Kansas City is asking Missouri for millions in tax credits to build a park over I-670
The South Loop project has received a quarter of the funds necessary to meet its $200 million budget. Officials hope state tax credits will make park over the downtown loop possible.
Kansas City is inching closer to realizing the dream of an urban park atop a downtown highway.
On Thursday, the Kansas City Council passed an ordinance directing City Manager Brian Platt to apply for $15 million in state tax credits to further fund the $200 million South Loop park — a move that officials hope will make the project viable.
Kansas City officials, along with Port KC and the Downtown Council, are working together on a 5.5 acre urban park that would sit on top of a portion of Interstate 670 downtown — commonly referred to as the South Loop. The park would stretch from Grand Boulevard to Wyandotte Street. Proponents of the project hope an urban park will attract more people downtown and reconnect the Crossroads District to the downtown core.
“This park will deliver new recreational opportunities for residents and visitors, provide a green mobility hub offer, climate responsive design, and ongoing programming for recreational and wellness activities,” said Melissa Kozakiewicz, assistant city manager. “But perhaps most importantly, it creates connectivity between neighborhoods previously separated by the construction of I-670.”
A recent $10 million contribution from H&R Block, plus federal grants and other investments from the private sector, total $47 million toward the South Loop project so far. Now, the city will go to the Missouri Development Finance Board to request state investment through its tax credit contribution program.
Jerry Riffel, a former Kansas City councilman and attorney focused on real estate and development said at a recent council meeting that the tax credit contribution program is the most powerful economic development tool in Missouri. He said it was essential to building Union Station and the stadiums for the Kansas City Chiefs and Royals.
The city most recently used the state tax credit program to finance construction of the KC Current soccer stadium on the Berkley Riverfront.
“The city has used this tool for a long, long time, more successfully than any city in Missouri, to rebuild its city,” Riffel said.
The state will match half of the money contributed to the Missouri Development Finance Board. The city is requesting $15 million in tax credits to match $30 million of the funds already committed to the project.
If the state approves $15 million in tax credits for the South Loop, Riffel said about $30 million of the money already raised would go into a construction fund the city oversees. He said construction will begin if the project raises $135 million by January 2024.
But it’s not even halfway funded yet — and it’s unclear if the city will end up footing the rest or how much that would cost.
Some council members are concerned about the project and its large price tag. Dan Fowler, 2nd District Councilman, was one of three to vote against the state tax credit.
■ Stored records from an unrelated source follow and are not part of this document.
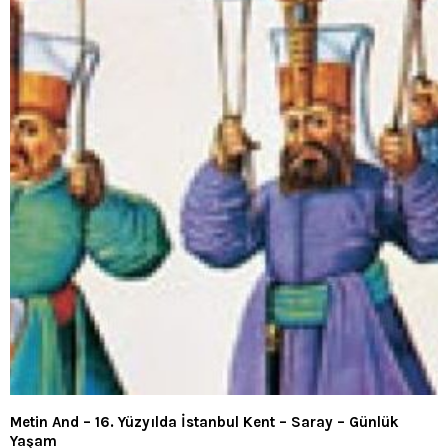
Metin And – 16. Yüzyılda İstanbul Kent – Saray – Günlük
Yaşam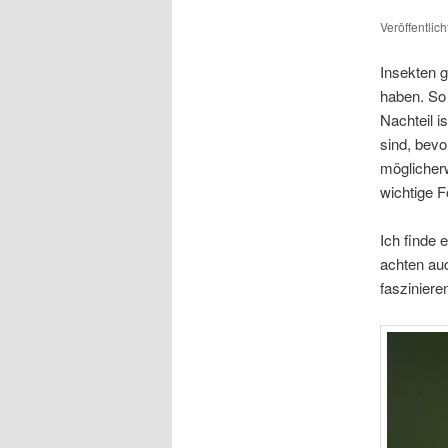
Veröffentlic
Insekten g
haben. So 
Nachteil i
sind, bevo
möglicher
wichtige F
Ich finde 
achten auc
faszinier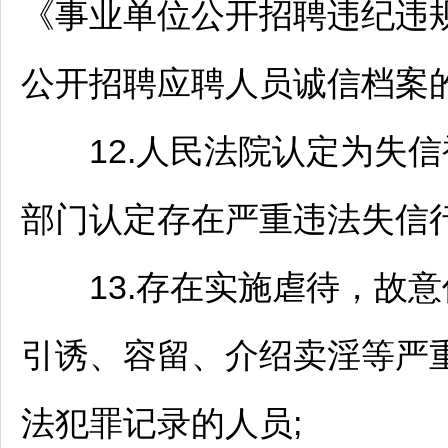
《
事业单位
公开
招聘
违纪违
公开
招聘
应聘人员诚信档案的
12.人民法院认定为失信
部门认定存在严重违法失信行
13.存在实施虐待，故意
引诱、容留、介绍卖淫等严
法犯罪记录的人员;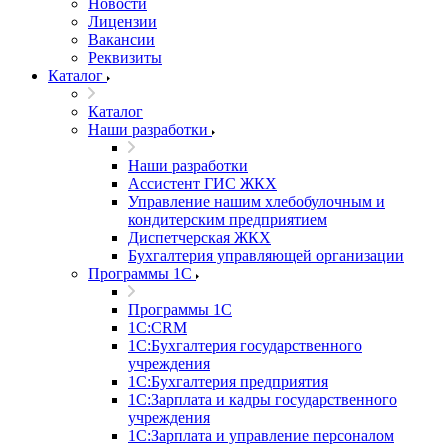
Новости
Лицензии
Вакансии
Реквизиты
Каталог
Каталог
Наши разработки
Наши разработки
Ассистент ГИС ЖКХ
Управление нашим хлебобулочным и
кондитерским предприятием
Диспетчерская ЖКХ
Бухгалтерия управляющей организации
Программы 1С
Программы 1С
1С:CRM
1С:Бухгалтерия государственного
учреждения
1С:Бухгалтерия предприятия
1С:Зарплата и кадры государственного
учреждения
1С:Зарплата и управление персоналом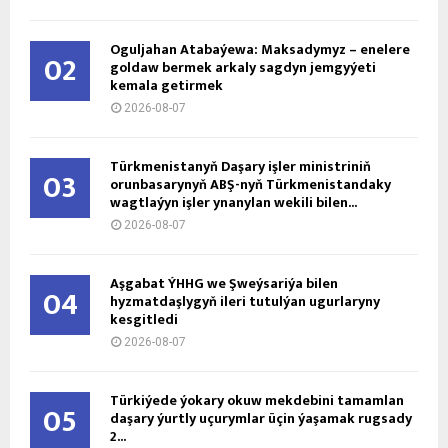
Oguljahan Atabaýewa: Maksadymyz – enelere
02
goldaw bermek arkaly sagdyn jemgyýeti
kemala getirmek
2026-08-07
Türkmenistanyň Daşary işler ministriniň
03
orunbasarynyň ABŞ-nyň Türkmenistandaky
wagtlaýyn işler ynanylan wekili bilen...
2026-08-07
Aşgabat ÝHHG we Şweýsariýa bilen
04
hyzmatdaşlygyň ileri tutulýan ugurlaryny
kesgitledi
2026-08-07
Türkiýede ýokary okuw mekdebini tamamlan
05
daşary ýurtly uçurymlar üçin ýaşamak rugsady
2...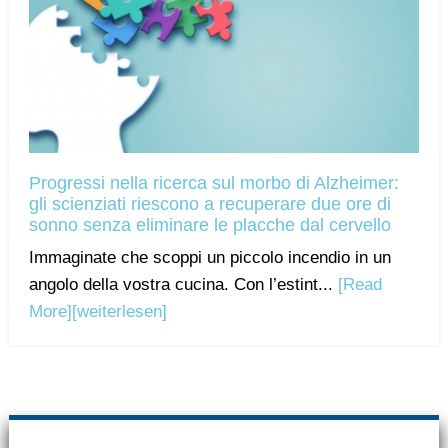
Progressi nella ricerca sul morbo di Alzheimer:
gli scienziati riescono a recuperare due ore di
sonno senza eliminare le placche dal cervello
Immaginate che scoppi un piccolo incendio in un
angolo della vostra cucina. Con l’estint...
[Read
More]
[weiterlesen]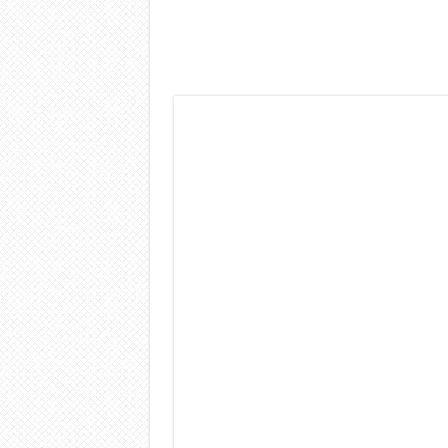
Dashcam 70mai A810 Lite: Pi
NON Crederai a quanta LU
Cecotec Millor, recensione 
Chi l’ha detto che gli Ope
BENKS OMNIWARRIOR: Più d
Brondi Amico Vero 4G: Focus
Brondi Amico VERO 4G : Fo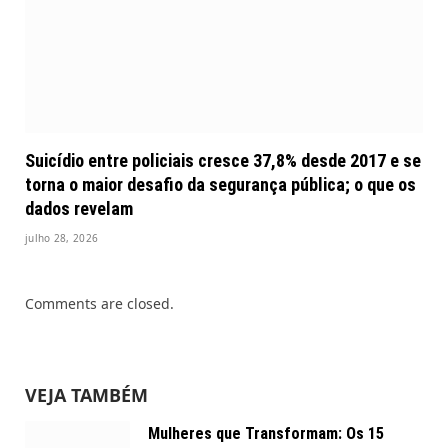
Suicídio entre policiais cresce 37,8% desde 2017 e se
torna o maior desafio da segurança pública; o que os
dados revelam
julho 28, 2026
Comments are closed.
VEJA TAMBÉM
Mulheres que Transformam: Os 15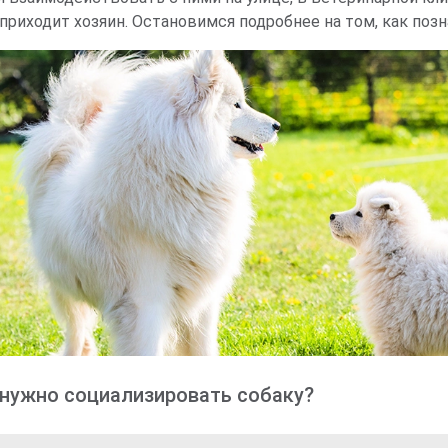
риходит хозяин. Остановимся подробнее на том, как позн
нужно социализировать собаку?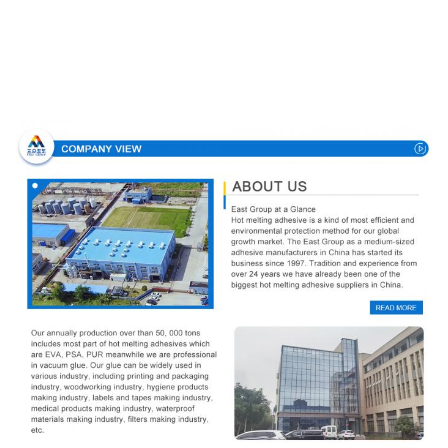
Unternehmensprofil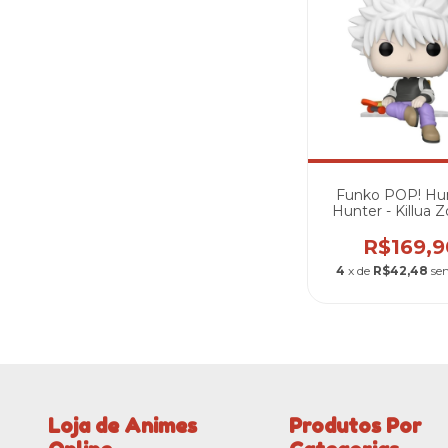
Funko POP! Hun
Hunter - Killua 
(Shelf Sitter) 
R$169,9
4
x de
R$42,48
se
Loja de Animes
Produtos Por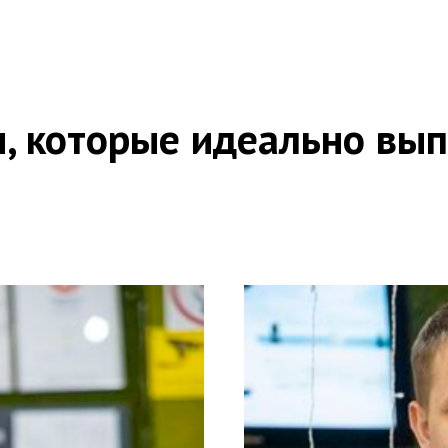
, которые идеально вып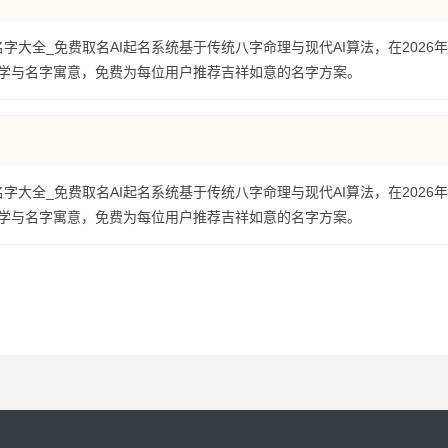
名字大全_免费取名AI起名系统基于传统八字命理与现代AI算法，在2026
学与名字寓意，免费为每位用户推荐吉祥如意的名字方案。
名字大全_免费取名AI起名系统基于传统八字命理与现代AI算法，在2026
学与名字寓意，免费为每位用户推荐吉祥如意的名字方案。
He said he still doesn’t know who will own the South Loop, who will maintain it and who will replace it down the road.
“I think those are fundamental questions and until those get answered, I can't support anything having to do with the South Loop,” he said.
While an urban park would mitigate some of the problems caused by freeways — like higher rates of asthma among kids who live near them — 3rd District Councilwoman Melissa Robinson said the city’s focus on the South Loop shouldn’t come at the expense of marginalized communities.
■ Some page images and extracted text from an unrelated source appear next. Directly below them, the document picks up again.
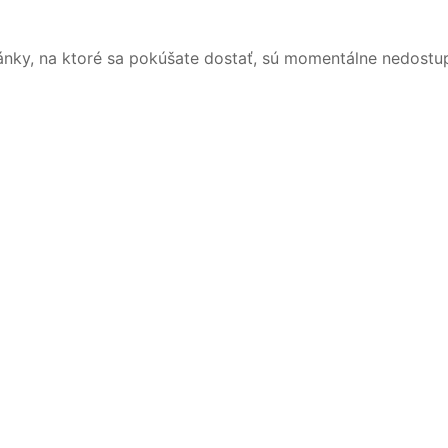
ánky, na ktoré sa pokúšate dostať, sú momentálne nedostu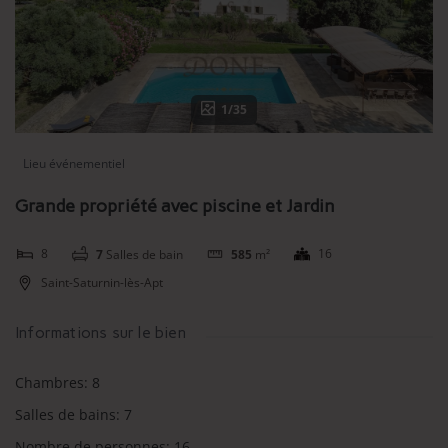
1/35
Lieu événementiel
Grande propriété avec piscine et Jardin
8
16
7
Salles de bain
585
m²
Saint-Saturnin-lès-Apt
Informations sur le bien
Chambres
:
8
Salles de bains
:
7
Nombre de personnes
:
16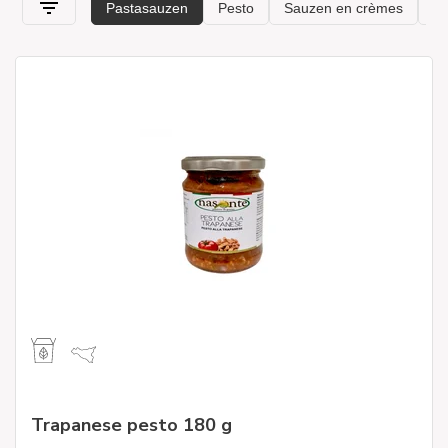
ingrediënten
, maar vooral erg lekker, perfect om een
klassieke pastagerecht een randje te geven. Kruid al uw
gerechten op de best mogelijke manier! Kies tussen
pastasauzen, echte en strikt ambachtelijke producten. Al onze
producten die online te koop zijn, zijn geselecteerd door
experts om alleen het beste van de typische Italiaanse keuken
naar uw tafels te brengen. Bovendien komen ze in de beste
staat rechtstreeks bij u thuis dankzij onze
snelle en veilige
verzending
met
standaardverpakking
.
Trapanese pesto 180 g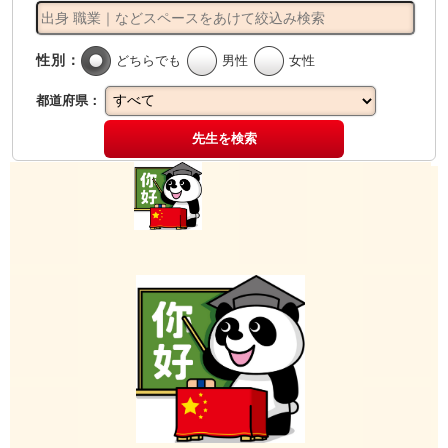
性別：
どちらでも
男性
女性
都道府県：
先生を検索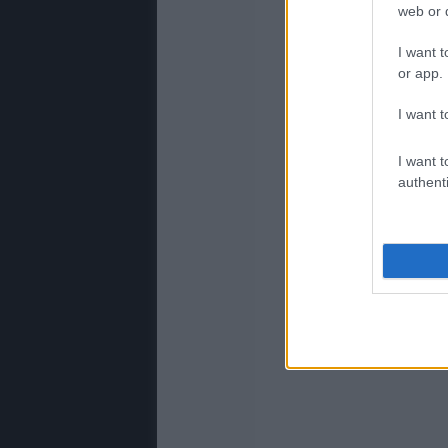
web or d
I want t
or app.
I want t
I want t
authenti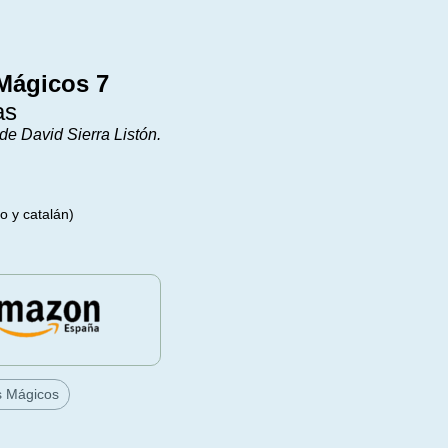
Mágicos 7
as
de David Sierra Listón.
o y catalán)
s Mágicos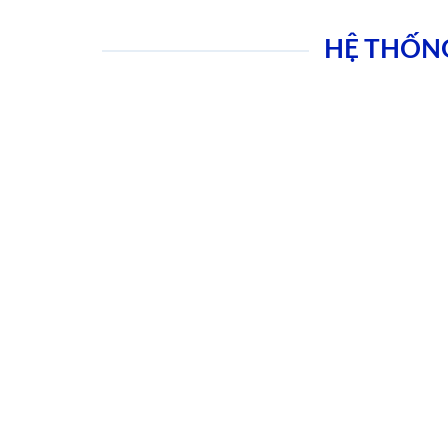
HỆ THỐN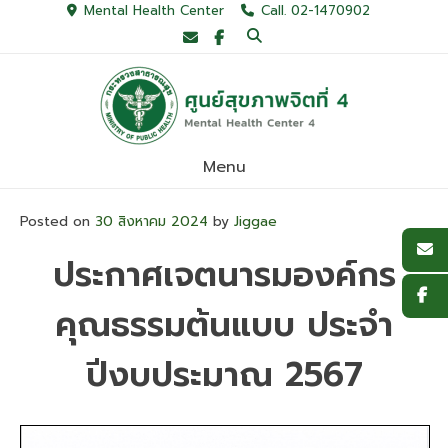
Skip
Mental Health Center
Call. 02-1470902
to
content
Menu
Posted on
30 สิงหาคม 2024
by
Jiggae
ประกาศเจตนารมองค์กร
คุณธรรมต้นแบบ ประจำ
ปีงบประมาณ 2567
“What this oftentimes says to the community, the people that live in the 3rd District and other impoverished areas, is that we care more about visitors than we care about them,” Robinson said.
4th District Councilman Eric Bunch echoed those concerns.
“This project really does show that cities can intervene and address some of those long-standing issues that are associated with urban freeways,” he said. “But who benefits from those interventions?”
Last year, the city received a federal grant to study improvements to Highway 71, which divided majority Black neighborhoods in the southeast and is a hot spot for crashes and fatalities. Earlier this year, Kansas City received another federal grant to help reconnect the West Side, a predominantly Latino neighborhood that was devastated by the construction of Interstate 35.
“We need to keep the momentum going on those other ones that are truly affecting communities of color communities, who've been, again, dealing with these things for decades,” Bunch said.
There will be a public meeting to discuss the South Loop project on Tuesday, April 11, from 5-7 p.m. at 61 E 14th Street.